Electronics engineering source data:
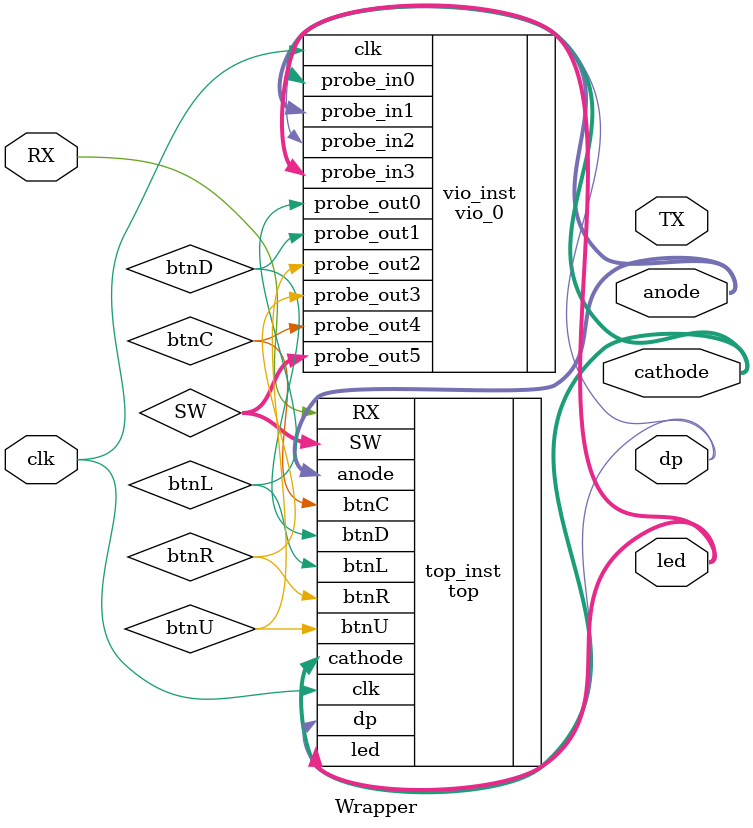
<source format=v>
/*
  Template wrapper file for NUS labs:
  Might need some slight modifications based on top file
 */

module Wrapper(
  input clk,
  input RX,
  output TX,
  output [15:0] led,
  output dp,
  output [7:0] anode, // anode for basys only has 4 to use
  output [6:0] cathode
);

wire btnL, btnD, btnU, btnR, btnC;
wire [15:0] SW;

vio_0
vio_inst (
  .clk(clk),
  .probe_in0(cathode),
  .probe_in1(anode),
  .probe_in2(dp),
  .probe_in3(led),

  .probe_out0(btnL),
  .probe_out1(btnD),
  .probe_out2(btnU),
  .probe_out3(btnR),
  .probe_out4(btnC),
  .probe_out5(SW)
);

top
top_inst (
  .clk(clk),

  .btnL(btnL),
  .btnD(btnD),
  .btnU(btnU),
  .btnR(btnR),
  .btnC(btnC),
  .SW(SW),
  .RX(RX),

  .cathode(cathode),
  .anode(anode),
  .dp(dp),
  .led(led)
);

endmodule

</source>
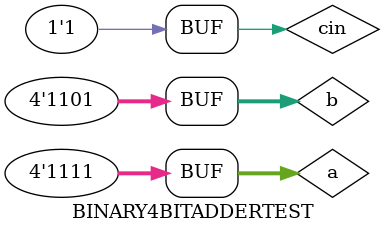
<source format=v>

module BINARY4BITADDERTEST;

	// Inputs
	reg [3:0] a;
	reg [3:0] b;
	reg cin;

	// Outputs
	wire co;
	wire [3:0] s;

	// Instantiate the Unit Under Test (UUT)
	BINARY4BITADDER uut (
		.a(a), 
		.b(b), 
		.cin(cin), 
		.co(co), 
		.s(s)
	);

	initial begin
		// Initialize Inputs
		a = 0;
		b = 0;
		cin = 0;

		// Wait 100 ns for global reset to finish
		#100 a=4'b0001;b=4'b0011;cin=1'b0;
      #100 a=4'b0101;b=4'b1011;cin=1'b0;
      #100 a=4'b1101;b=4'b0011;cin=1'b1;
      #100 a=4'b0011;b=4'b0011;cin=1'b0;
      #100 a=4'b1001;b=4'b0011;cin=1'b1;
      #100 a=4'b0001;b=4'b1011;cin=1'b0;
      #100 a=4'b1111;b=4'b1101;cin=1'b1;
        
		// Add stimulus here

	end
      
endmodule


</source>
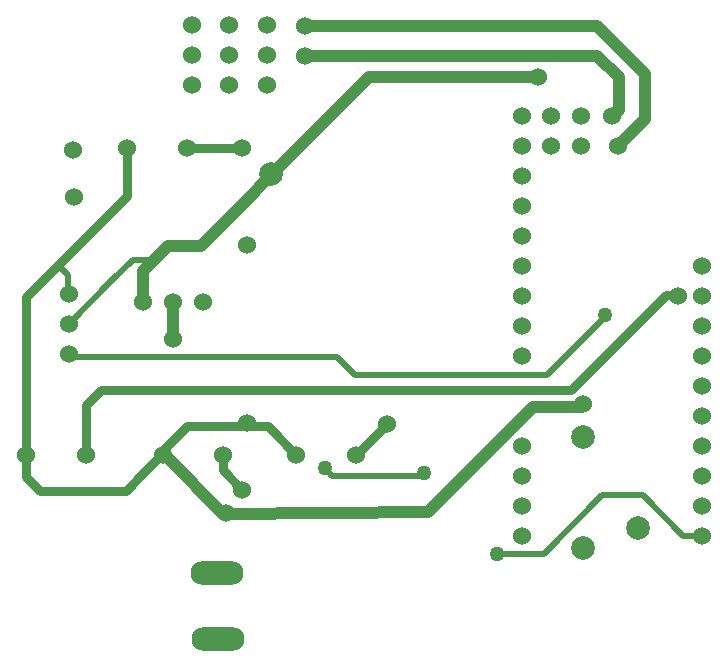
<source format=gbr>
%FSDAX44Y44*%
%MOMM*%
%SFA1B1*%

%IPPOS*%
%ADD10C,0.499999*%
%ADD12C,0.499999*%
%ADD13C,0.999998*%
%ADD14C,0.799998*%
%ADD15C,0.499999*%
%ADD17C,0.999998*%
%ADD19C,1.523997*%
%ADD20C,1.999996*%
%ADD21O,4.499991X1.999996*%
%ADD22C,1.269997*%
%ADD23C,0.799998*%
%LNpcb1_copper_signal_bot-1*%
%LPD*%
G54D10*
X00631698Y00931672D02*
X00640080Y00923290D01*
Y00913130D02*
Y00923290D01*
G54D12*
X00938530Y00753110D02*
X00941070Y00755650D01*
X00863600Y00753110D02*
X00938530D01*
X00856361Y00760349D02*
X00863600Y00753110D01*
X00867410Y00853440D02*
X00882650Y00838200D01*
X00643382Y00853440D02*
X00867410D01*
X00640334Y00856488D02*
X00643382Y00853440D01*
X01094740Y00887730D02*
Y00889000D01*
X01045210Y00838200D02*
X01094740Y00887730D01*
X00882650Y00838200D02*
X01045210D01*
X00677102Y00918655D02*
X00694436Y00935990D01*
X00640334Y00881888D02*
X00677102Y00918655D01*
X00694436Y00935990D02*
X00712470D01*
X01160526Y00702564D02*
X01176401D01*
X01126490Y00736600D02*
X01160526Y00702564D01*
X01092200Y00736600D02*
X01126490D01*
X01042670Y00687070D02*
X01092200Y00736600D01*
X01003300Y00687070D02*
X01042670D01*
G54D13*
X00728293Y00868680D02*
Y00900581D01*
X00724532Y00948052D02*
X00752472D01*
X00702893Y00926413D02*
X00724532Y00948052D01*
X00702893Y00900581D02*
Y00926413D01*
X00847413Y01042993D02*
X00894883Y01090463D01*
X01037400*
X00752472Y00948052D02*
X00847413Y01042993D01*
X01105662Y01032129D02*
X01128649Y01055116D01*
Y01093089*
X01087374Y01134364D02*
X01128649Y01093089D01*
X00840486Y01134364D02*
X01087374D01*
X01106297Y01073404D02*
Y01090549D01*
Y01062913D02*
Y01073404D01*
X01100784Y01057402D02*
X01106297Y01062913D01*
X01088009Y01108837D02*
X01106297Y01090549D01*
X00840105Y01108583D02*
X00840359Y01108837D01*
X01088009*
G54D14*
X00667512Y00825500D02*
X01065530D01*
X00655320Y00813308D02*
X00667512Y00825500D01*
X01065530D02*
X01090930Y00850900D01*
X01145921Y00905891D02*
X01156208D01*
X01090930Y00850900D02*
X01145921Y00905891D01*
X00655320Y00771017D02*
Y00813308D01*
X00884047Y00770890D02*
X00909955Y00796798D01*
X00740791Y01030859D02*
X00787295D01*
X00770763Y00767207D02*
Y00771017D01*
Y00757682D02*
X00787400Y00741045D01*
X00770763Y00757682D02*
Y00767207D01*
G54D15*
X01156081Y00905764D02*
X01156208Y00905891D01*
X00787295Y01030859D02*
X00787400Y01030963D01*
G54D17*
X01072966Y00811530D02*
X01075400Y00813963D01*
X01033780Y00811530D02*
X01072966D01*
X00944851Y00722601D02*
X01033780Y00811530D01*
X00772851Y00721047D02*
X00944851Y00722601D01*
X00772160Y00720344D02*
X00772851Y00721047D01*
X00722757Y00769747D02*
X00772160Y00720344D01*
G54D19*
X01075400Y00813963D03*
X01176401Y00702564D03*
X00640334Y00907288D03*
X00740791Y01030859D03*
X00640334Y00856488D03*
Y00881888D03*
X01156081Y00905764D03*
X01100784Y01057402D03*
X00840105Y01108583D03*
X00840486Y01134364D03*
X01105662Y01032129D03*
X01037400Y01090463D03*
X00728293Y00868680D03*
X00776351Y01134745D03*
Y01109345D03*
Y01083945D03*
X00808355Y01134618D03*
Y01109218D03*
Y01083818D03*
X00728293Y00900581D03*
X00702893D03*
X00744474Y01134618D03*
Y01109218D03*
Y01083818D03*
X01176401Y00753364D03*
Y00804164D03*
Y00829564D03*
Y00854964D03*
Y00880364D03*
Y00905764D03*
X01024001D03*
Y00880364D03*
Y00854964D03*
Y00778764D03*
Y00753364D03*
Y00727964D03*
Y00702564D03*
Y00931164D03*
Y00956564D03*
Y00981964D03*
Y01007364D03*
Y01032764D03*
Y01058164D03*
X01176401Y00931164D03*
Y00778764D03*
X00689991Y01030859D03*
X00719963Y00771017D03*
X01073785Y01057910D03*
Y01032510D03*
X01048385Y01057910D03*
Y01032510D03*
X00643890Y01028700D03*
X00645160Y00989330D03*
X00909955Y00796798D03*
X00787400Y00741045D03*
X00773430Y00721614D03*
X00753693Y00900581D03*
X01176401Y00727964D03*
X00884047Y00770890D03*
X00833247D03*
X00770763Y00771017D03*
X00655320D03*
X00604520D03*
X00790920Y00797453D03*
X00787400Y01030963D03*
X00791210Y00948690D03*
G54D20*
X01122680Y00708660D03*
X01075835Y00786293D03*
Y00692293D03*
X00811530Y01008380D03*
G54D21*
X00765810Y00670560D03*
X00767080Y00614680D03*
G54D22*
X00857250Y00759460D03*
X01094740Y00889000D03*
X01003300Y00687070D03*
X00941070Y00755650D03*
G54D23*
X00604520Y00904494D02*
X00689991Y00989965D01*
X00719963Y00774573D02*
X00740664Y00795274D01*
X00808863D02*
X00833247Y00770890D01*
X00740664Y00795274D02*
X00808863D01*
X00703580Y00755650D02*
X00718947Y00771017D01*
X00604520Y00751967D02*
X00616204Y00740283D01*
X00688848*
X00703580Y00755650*
X00604520Y00751967D02*
Y00771017D01*
X00689991Y00989965D02*
Y01030859D01*
X00604520Y00771017D02*
Y00904494D01*
M02*
</source>
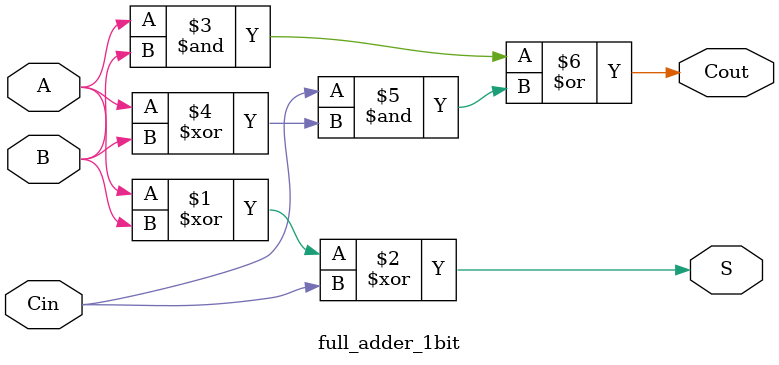
<source format=v>
module full_adder_1bit (A, B, Cin, S, Cout);
//-------------Input Ports Declarations-----------------------------
input A, B, Cin;
//-------------Output Ports Declarations-----------------------------
output S, Cout;
//-------------Logic-----------------------------------------------
assign S = A ^ B ^ Cin ;
assign Cout = (A & B) | (Cin & (A ^ B));
endmodule
</source>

### EXERCISE
Set down exactly the lines of the data above, beginning with the line that has "X01105662Y01032129D02*" and ending with the line that has "X01106297Y01090549D01*", and no others.

### OUTPUT OF THE EXERCISE
X01105662Y01032129D02*
X01128649Y01055116D01*
Y01093089*
X01087374Y01134364D02*
X01128649Y01093089D01*
X00840486Y01134364D02*
X01087374D01*
X01106297Y01073404D02*
Y01090549D01*
Y01062913D02*
Y01073404D01*
X01100784Y01057402D02*
X01106297Y01062913D01*
X01088009Y01108837D02*
X01106297Y01090549D01*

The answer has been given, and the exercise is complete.